### Selected extract
+--
8.56 PM Thursday, 28 March 2024
  • City Fajr Shuruq Duhr Asr Magrib Isha
  • Dubai 04:57 06:11 12:27 15:53 18:37 19:51
28 March 2024

Extension of a brand opens new vistas

Virgin as a brand has extended itself to many categories from aviation to retail. (GETTYN IMAGES getty images

Published
By Reena Amos Dyes

Companies are always looking to maximise return on investment by extending their brands into new categories and markets. Brand extension is also considered an opportunity to reach new markets and attain more sales without investing in the development of a new brand.

However, given the poor state of the world economy extension of the brand right now is an extremely tough decision for many companies to make.

Emirates Business spoke to branding experts to find out if brand extension during these critical times is a good idea or not.

Michael Hughes, Executive Director of Strategy & Engagement, The Brand Union, said: "A brand is essentially the reputation of a company. Strong brands are more resilient to market downturns and recession, so companies need to continue to focus on their brands. Especially in times like these, people choose brands they trust to spend their hard earned cash on.

"The current downturn in the economy is pushing brands to think more carefully about their product lines. They have the option to either launch more lines in an effort to maintain their market share or to consolidate their brand offerings to cut down on extensions that don't work."

Aneesh Sharma, Brand Strategist, Landor Associates added: "For starters, don't extend your brand now if you weren't prepared to do so in good times. A recession does not make your brand magically extend farther. The rules of extension that hold true in good times also apply now.

"And the answer to whether or not you should extend is this decision depends on your brand, your capabilities, the market opportunities, and on your audience.
+--
### Written request 1
In the article on brand extension, what does Michael Hughes say a brand essentially is?
+--
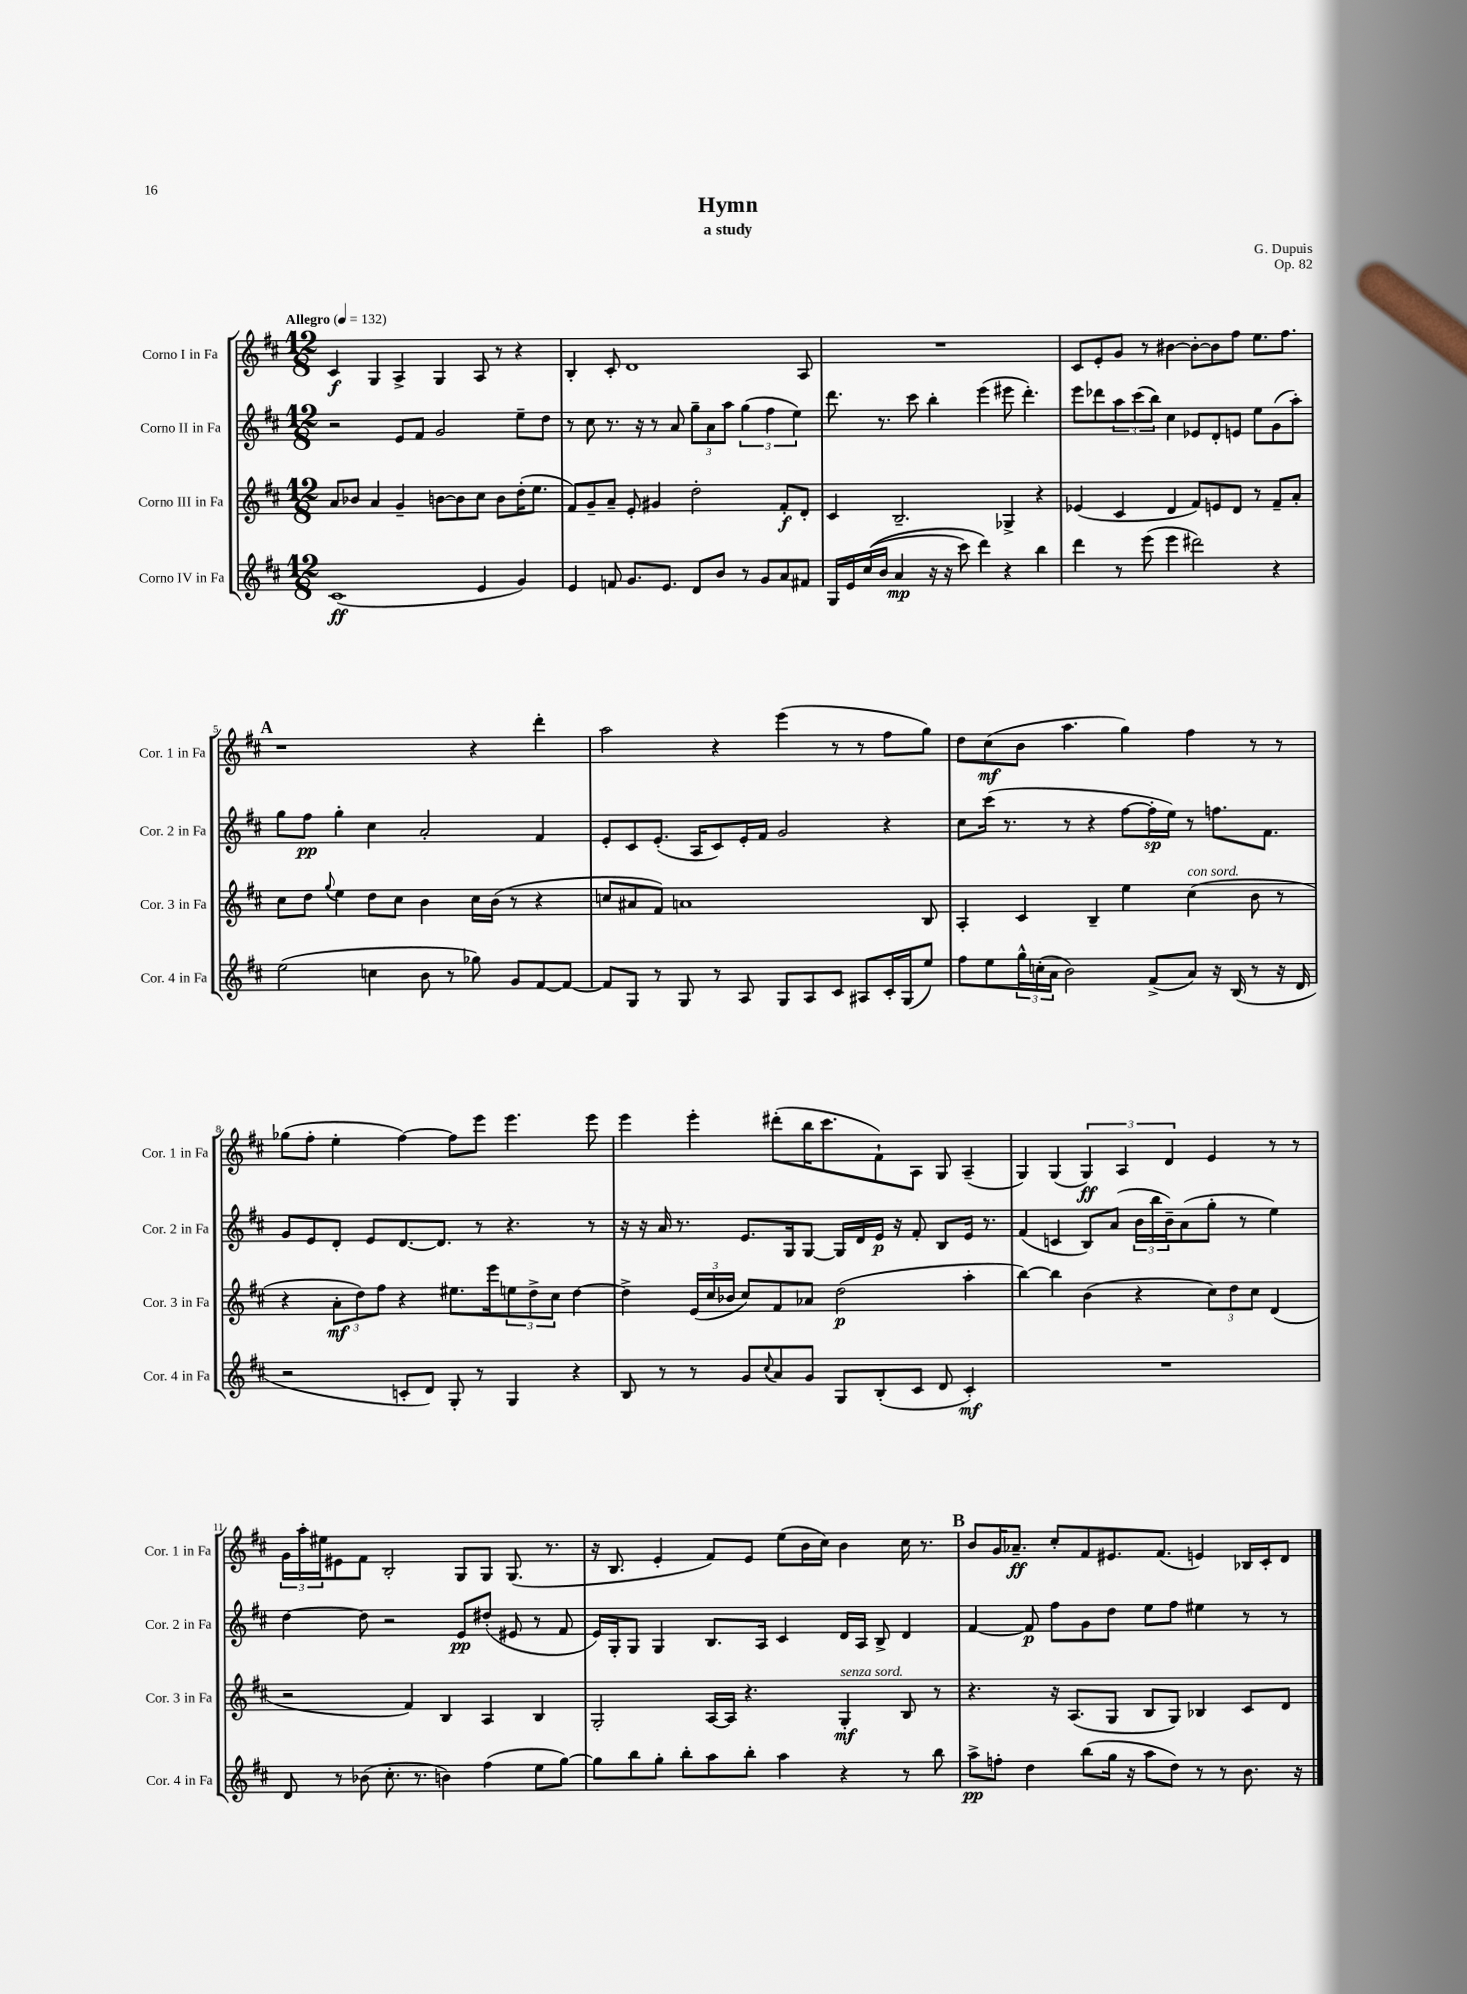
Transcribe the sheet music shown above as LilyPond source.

\header { title = "Hymn" composer = "G. Dupuis" subtitle = "a study" opus = "Op. 82" }
<<
\new StaffGroup <<
\new Staff = "s0" \with { instrumentName = "Corno I in Fa" shortInstrumentName = "Cor. 1 in Fa" } {
    \clef treble \key d \major \numericTimeSignature \time 12/8 \tempo "Allegro" 4 = 132
    cis'4\f g4 a4-> g4 a8 r8 r4 |
    b4-. cis'8-. d'1 a8 |
    R1. |
    cis'8 e'8-. g'8 r8 bis'4~ bis'8~-. bis'8 fis''8 e''8. fis''8. |
    \mark \markup { \bold "A" } r1 r4 d'''4-. |
    a''2 r4 e'''4( r8 r8 fis''8 g''8) |
    d''8 cis''8\mf( b'8 a''4. g''4) fis''4 r8 r8 |
    ges''8( fis''8-. e''4-. fis''4~) fis''8 e'''8 e'''4. e'''8 |
    e'''4 e'''4-. dis'''8-.( b''16 cis'''8. fis'8-!) a8 g8 a4--( |
    g4) g4( \tuplet 3/2 { g4\ff) a4 d'4 } e'4 r8 r8 |
    \tuplet 3/2 { g'16 a''16-. eis''16 } eis'8 fis'8 b2-. g8 g8 g8.( r8. |
    r16 b8. e'4-. fis'8) e'8 e''8( b'16 cis''16) b'4 cis''16 r8. |
    \mark \markup { \bold "B" } b'8 g'16 aes'8.--\ff cis''8-. fis'8 eis'8. fis'8.( e'4) bes16 cis'16-. d'8 \bar "|." |
}
\new Staff = "s1" \with { instrumentName = "Corno II in Fa" shortInstrumentName = "Cor. 2 in Fa" } {
    \clef treble \key d \major \numericTimeSignature \time 12/8
    r2 e'8 fis'8 g'2 e''8-- d''8 |
    r8 cis''8 r8. r16 r8 a'8 \tuplet 3/2 { g''8-- a'8 a''8 } \tuplet 3/2 { g''4( fis''4 e''4) } |
    d'''8. r8. cis'''8 b''4-. e'''4( eis'''8 d'''4.-.) |
    e'''8 des'''8 \tuplet 3/2 { a''8 cis'''8( b''8) } cis''4 ees'8 d'8-. e'8 e''8 g'8( a''8-.) |
    \mark \markup { \bold "A" } g''8 fis''8\pp g''4-. cis''4 a'2-. fis'4 |
    e'8-. cis'8 e'8.-.( a16 cis'8) e'16-. fis'16 g'2 r4 |
    cis''8 cis'''16( r8. r8 r4 fis''8~ fis''16-.\sp e''16) r8 f''8. fis'8. |
    g'8 e'8 d'8-. e'8 d'8.~ d'8. r8 r4. r8 |
    r16 r16 a'16 r8. e'8. g16 g8~ g16 d'16 e'16\p r16 fis'8-. b8 e'16 r8. |
    fis'4( c'4 b8) a'8( \tuplet 3/2 { b'16 b''16 b'16--) } a'8( g''8-. r8 e''4) |
    d''4~ d''8 r2 e'8\pp dis''8-.( eis'8 r8 fis'8 |
    e'16) g16-. g8 g4 b8. a16 cis'4 d'16 a16 b8-> d'4 |
    \mark \markup { \bold "B" } fis'4~ fis'8\p fis''8 g'8 d''8 e''8 fis''8 eis''4 r8 r8 \bar "|." |
}
\new Staff = "s2" \with { instrumentName = "Corno III in Fa" shortInstrumentName = "Cor. 3 in Fa" } {
    \clef treble \key d \major \numericTimeSignature \time 12/8
    a'8 bes'8 a'4 g'4-- b'8~ b'8 cis''8 b'8 d''16-.( e''8. |
    fis'8) g'8-- a'8-- e'8-. gis'4 d''2-. fis'8-.\f d'8-. |
    cis'4 b2.-- ges4-> r4 |
    ees'4( cis'4 d'4 fis'8) e'8 d'8 r8 fis'8-- a'8-. |
    \mark \markup { \bold "A" } cis''8 d''8 \appoggiatura { g''8 } e''4 d''8 cis''8 b'4 cis''16 b'16( r8 r4 |
    c''8 ais'8 fis'8) a'1 b8 |
    a4-. cis'4 b4-- e''4 cis''4^\markup { \italic "con sord." }( b'8 r8 |
    r4 \tuplet 3/2 { a'8-.\mf d''8) fis''8 } r4 eis''8. e'''16 \tuplet 3/2 { e''8 d''8-> cis''8 } d''4~ |
    d''4-> \tuplet 3/2 { e'16( cis''16 bes'16 } cis''8) fis'8 aes'8 d''2\p( a''4-. |
    b''4~) b''4 b'4( r4 \tuplet 3/2 { cis''8) d''8 cis''8 } d'4( |
    r2 fis'4) b4 a4 b4 |
    g2-. a16~ a16 r4. g4-.\mf^\markup { \italic "senza sord." } b8 r8 |
    \mark \markup { \bold "B" } r4. r16 a8.( g8 b8 g8) bes4 cis'8 d'8 \bar "|." |
}
\new Staff = "s3" \with { instrumentName = "Corno IV in Fa" shortInstrumentName = "Cor. 4 in Fa" } {
    \clef treble \key d \major \numericTimeSignature \time 12/8
    cis'1\ff( e'4 g'4) |
    e'4 f'8 g'8. e'8. d'8 b'8 r8 g'8 a'8 fis'8 |
    g16 e'16 cis''16(\( b'16 a'4\mp r16 r16 cis'''8) d'''4\) r4 b''4 |
    d'''4 r8 e'''8( e'''4 dis'''2) r4 |
    \mark \markup { \bold "A" } e''2( c''4 b'8 r8 ges''8) g'8 fis'8~ fis'8~ |
    fis'8 g8 r8 g8 r8 a8 g8 a8 cis'8 ais8 cis'16-. g16( e''8) |
    fis''8 e''8 \tuplet 3/2 { g''16-^ c''16-.( a'16 } b'2) fis'8->( a'8) r16 b16( r8 r16 d'16 |
    r2 c'8-. d'8) g8-. r8 g4 r4 |
    b8 r8 r8 g'8 \appoggiatura { cis''8 } a'8 g'8 g8 b8-.( cis'8 d'8 cis'4-.\mf) |
    R1. |
    d'8 r8 bes'8( cis''8.-. r8. b'4) fis''4( e''8 g''8~) |
    g''8 b''8 g''8-. b''8-. a''8 b''8-. a''4 r4 r8 b''8 |
    \mark \markup { \bold "B" } a''8->\pp f''8-. d''4 b''8( g''16 r16 a''8 d''8) r8 r8 b'8. r16 \bar "|." |
}
>>
>>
+--
### Written request 2
How many lines of the entries contain the string "italic"? Reply with the number alone.

### Written reply 1
The reputation of a company.

### Written reply 2
2